++++ Records shown

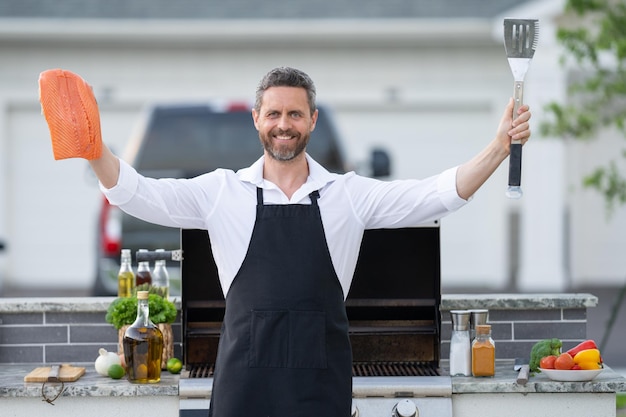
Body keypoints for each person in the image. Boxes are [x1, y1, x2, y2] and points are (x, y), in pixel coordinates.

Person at [73, 67, 530, 416]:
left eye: (294, 113)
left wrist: (498, 147)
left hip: (320, 390)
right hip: (242, 392)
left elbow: (437, 195)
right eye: (273, 113)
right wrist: (96, 150)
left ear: (311, 120)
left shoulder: (347, 195)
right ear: (257, 120)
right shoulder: (221, 192)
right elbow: (137, 193)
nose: (283, 124)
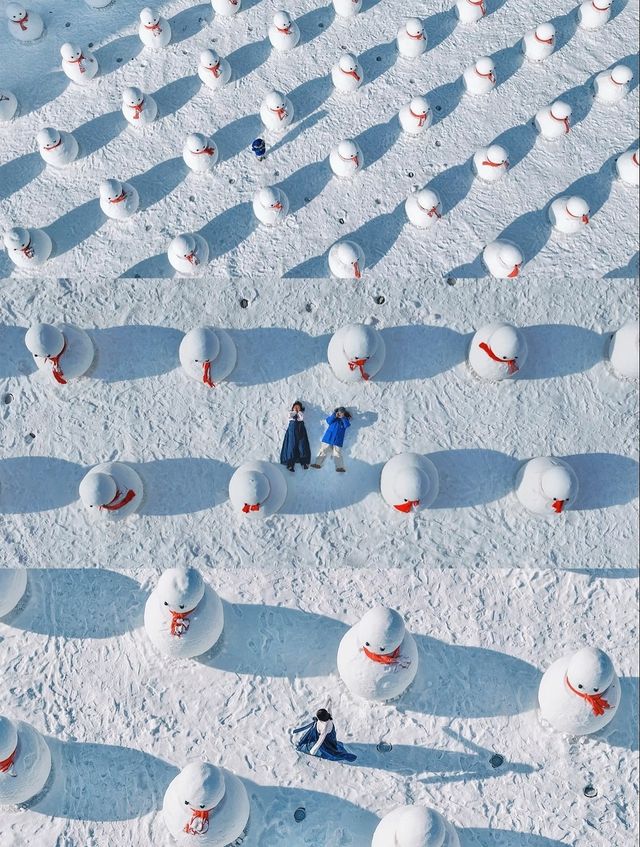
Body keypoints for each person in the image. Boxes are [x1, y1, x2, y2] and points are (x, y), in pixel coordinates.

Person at [311, 407, 352, 473]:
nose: (340, 414)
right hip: (328, 438)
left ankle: (340, 467)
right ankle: (317, 464)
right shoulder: (334, 418)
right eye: (339, 412)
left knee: (337, 453)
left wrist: (343, 417)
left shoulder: (345, 420)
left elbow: (347, 425)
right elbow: (328, 421)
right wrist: (334, 415)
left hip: (338, 440)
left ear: (344, 413)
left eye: (342, 413)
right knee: (323, 450)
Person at [280, 401, 311, 472]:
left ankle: (304, 462)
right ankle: (290, 464)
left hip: (301, 430)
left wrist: (299, 412)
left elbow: (301, 418)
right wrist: (295, 412)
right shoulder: (291, 413)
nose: (296, 408)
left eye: (298, 407)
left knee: (302, 446)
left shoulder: (301, 414)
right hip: (292, 430)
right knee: (291, 446)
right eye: (295, 407)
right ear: (293, 408)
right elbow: (290, 416)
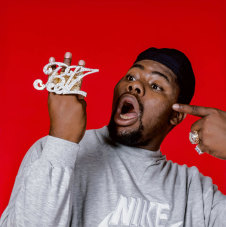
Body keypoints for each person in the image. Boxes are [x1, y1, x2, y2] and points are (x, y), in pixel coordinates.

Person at [0, 48, 226, 227]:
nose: (135, 85)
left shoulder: (193, 192)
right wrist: (61, 141)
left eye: (156, 85)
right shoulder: (52, 151)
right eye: (131, 76)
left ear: (175, 115)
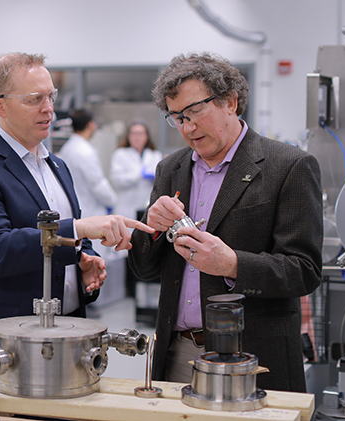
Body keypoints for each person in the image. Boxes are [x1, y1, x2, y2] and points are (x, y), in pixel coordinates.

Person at [129, 52, 322, 393]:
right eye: (177, 118)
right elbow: (144, 269)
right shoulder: (171, 169)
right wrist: (152, 226)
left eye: (194, 112)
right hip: (178, 353)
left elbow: (303, 270)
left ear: (230, 102)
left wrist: (232, 264)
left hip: (253, 354)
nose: (188, 127)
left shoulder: (288, 166)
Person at [0, 52, 154, 348]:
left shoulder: (57, 166)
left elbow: (66, 242)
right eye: (34, 99)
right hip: (7, 338)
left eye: (51, 97)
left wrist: (84, 260)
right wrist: (79, 230)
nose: (49, 110)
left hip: (66, 331)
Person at [58, 109, 117, 219]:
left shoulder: (67, 148)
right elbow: (97, 184)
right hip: (89, 211)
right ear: (91, 124)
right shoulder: (85, 151)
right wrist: (112, 201)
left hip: (74, 210)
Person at [109, 120, 164, 221]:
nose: (137, 137)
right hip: (126, 207)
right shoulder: (120, 154)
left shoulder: (155, 155)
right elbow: (116, 180)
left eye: (140, 134)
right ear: (128, 136)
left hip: (147, 205)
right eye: (134, 133)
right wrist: (138, 175)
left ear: (146, 136)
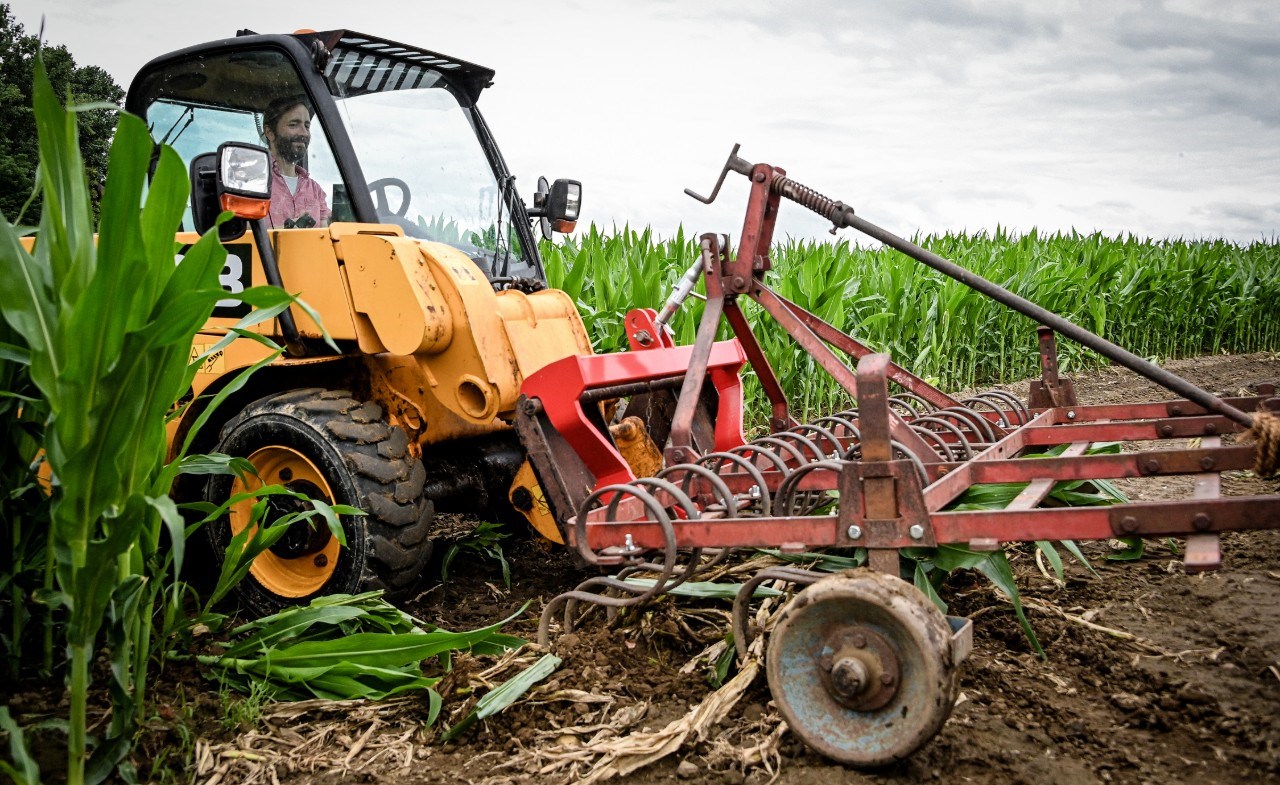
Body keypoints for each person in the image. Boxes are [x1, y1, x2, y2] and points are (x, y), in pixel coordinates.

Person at [262, 95, 330, 229]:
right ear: (269, 132)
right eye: (294, 125)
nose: (304, 133)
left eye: (307, 126)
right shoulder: (251, 182)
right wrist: (286, 231)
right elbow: (238, 232)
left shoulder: (315, 190)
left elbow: (326, 231)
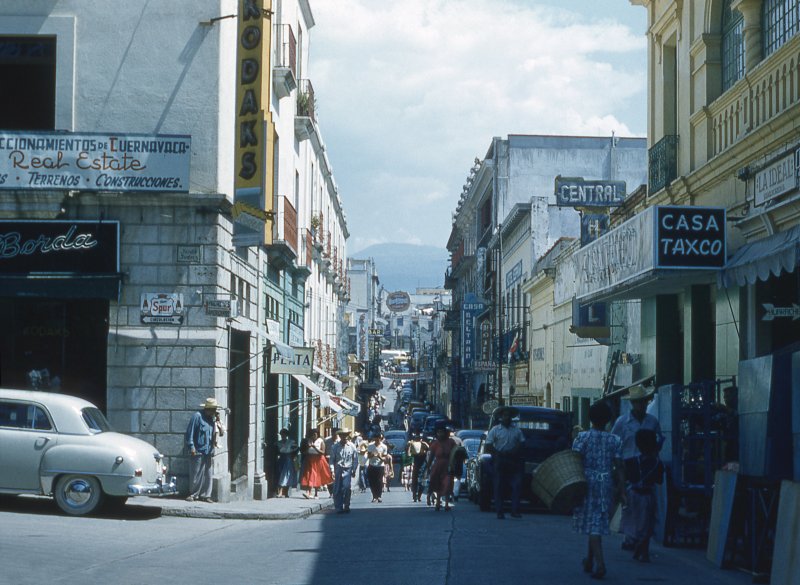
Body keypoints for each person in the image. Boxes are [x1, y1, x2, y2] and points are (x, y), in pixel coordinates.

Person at [573, 400, 625, 580]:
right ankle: (589, 560)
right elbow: (619, 467)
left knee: (592, 522)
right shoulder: (615, 440)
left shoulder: (582, 438)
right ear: (608, 420)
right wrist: (622, 489)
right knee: (595, 520)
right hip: (606, 483)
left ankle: (600, 564)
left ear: (590, 418)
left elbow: (575, 461)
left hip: (586, 482)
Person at [611, 384, 663, 550]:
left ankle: (642, 537)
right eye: (638, 402)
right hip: (628, 467)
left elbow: (660, 440)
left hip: (647, 467)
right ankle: (630, 536)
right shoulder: (622, 422)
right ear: (632, 403)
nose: (641, 405)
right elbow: (615, 444)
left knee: (647, 504)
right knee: (629, 504)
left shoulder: (652, 422)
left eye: (644, 402)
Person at [623, 429, 664, 563]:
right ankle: (644, 550)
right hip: (648, 495)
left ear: (638, 444)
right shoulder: (658, 463)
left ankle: (637, 545)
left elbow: (627, 477)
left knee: (635, 523)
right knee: (648, 524)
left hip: (632, 494)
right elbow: (659, 481)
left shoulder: (630, 461)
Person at [485, 405, 525, 519]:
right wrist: (498, 453)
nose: (507, 418)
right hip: (500, 460)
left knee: (516, 485)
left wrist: (513, 451)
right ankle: (500, 511)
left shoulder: (516, 430)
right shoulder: (495, 430)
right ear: (501, 417)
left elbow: (521, 443)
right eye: (504, 415)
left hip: (513, 460)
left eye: (509, 416)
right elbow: (488, 445)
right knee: (499, 486)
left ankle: (515, 510)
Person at [185, 397, 223, 502]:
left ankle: (206, 495)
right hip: (198, 450)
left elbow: (220, 433)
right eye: (213, 409)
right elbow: (190, 433)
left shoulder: (212, 419)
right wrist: (191, 446)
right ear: (208, 409)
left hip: (208, 450)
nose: (215, 412)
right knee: (196, 474)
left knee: (208, 474)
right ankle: (193, 494)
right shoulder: (197, 417)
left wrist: (218, 422)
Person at [426, 421, 458, 511]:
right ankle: (438, 503)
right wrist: (428, 467)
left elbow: (456, 452)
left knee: (448, 484)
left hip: (448, 466)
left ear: (445, 432)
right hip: (438, 466)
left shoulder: (451, 442)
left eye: (442, 432)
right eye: (438, 432)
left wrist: (455, 465)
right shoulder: (435, 444)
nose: (440, 434)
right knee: (437, 484)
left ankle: (447, 504)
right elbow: (431, 457)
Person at [330, 428, 358, 513]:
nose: (344, 437)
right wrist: (332, 471)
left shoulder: (352, 446)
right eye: (342, 435)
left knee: (346, 487)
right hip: (338, 468)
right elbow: (331, 460)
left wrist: (354, 469)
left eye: (346, 435)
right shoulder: (335, 447)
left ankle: (346, 504)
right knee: (337, 488)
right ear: (340, 436)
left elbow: (355, 459)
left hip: (348, 469)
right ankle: (338, 506)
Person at [300, 428, 333, 499]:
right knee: (310, 475)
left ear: (317, 434)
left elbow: (323, 452)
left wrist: (315, 448)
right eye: (312, 434)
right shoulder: (309, 441)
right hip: (310, 459)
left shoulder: (321, 441)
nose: (314, 436)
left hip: (319, 460)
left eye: (315, 434)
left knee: (318, 476)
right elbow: (305, 451)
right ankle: (309, 492)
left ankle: (316, 493)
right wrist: (308, 449)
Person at [407, 431, 429, 502]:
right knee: (415, 481)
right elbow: (409, 454)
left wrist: (424, 443)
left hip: (423, 467)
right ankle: (415, 495)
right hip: (416, 466)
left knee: (422, 482)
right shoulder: (413, 447)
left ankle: (418, 496)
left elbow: (429, 449)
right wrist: (410, 445)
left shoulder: (424, 446)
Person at [275, 428, 298, 498]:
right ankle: (281, 491)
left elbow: (296, 450)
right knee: (281, 474)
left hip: (288, 459)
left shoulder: (291, 442)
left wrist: (293, 457)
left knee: (286, 475)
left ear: (287, 435)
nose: (283, 436)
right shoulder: (278, 443)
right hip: (281, 459)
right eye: (282, 434)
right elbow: (276, 451)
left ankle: (285, 492)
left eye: (284, 434)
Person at [366, 433, 388, 502]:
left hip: (380, 466)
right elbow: (368, 456)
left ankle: (379, 496)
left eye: (378, 438)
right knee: (372, 482)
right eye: (376, 438)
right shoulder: (370, 446)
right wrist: (372, 455)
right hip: (372, 465)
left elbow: (385, 459)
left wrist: (380, 457)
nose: (377, 440)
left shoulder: (384, 447)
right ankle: (374, 496)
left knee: (379, 481)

++++++++

Copy out the listing above from the line containing "right hip: (89, 211)" to the line containing "left shoulder: (315, 190)", both included, exactly as written and minus the images.

right hip: (89, 211)
right ear: (91, 124)
right shoulder: (85, 151)
right wrist: (112, 201)
left hip: (74, 210)
Person at [109, 120, 164, 221]:
nose: (137, 137)
right hip: (126, 207)
right shoulder: (120, 154)
left shoulder: (155, 155)
right elbow: (116, 180)
left eye: (140, 134)
right ear: (128, 136)
left hip: (147, 205)
right eye: (134, 133)
right wrist: (138, 175)
left ear: (146, 136)
Body keypoints for each person in the image. Boxes are [x1, y1, x2, y2] and points are (x, y), in pixel coordinates.

Person at [262, 95, 330, 229]:
right ear: (269, 132)
right eye: (294, 125)
nose: (304, 133)
left eye: (307, 126)
right shoulder: (251, 182)
right wrist: (286, 231)
right elbow: (238, 232)
left shoulder: (315, 190)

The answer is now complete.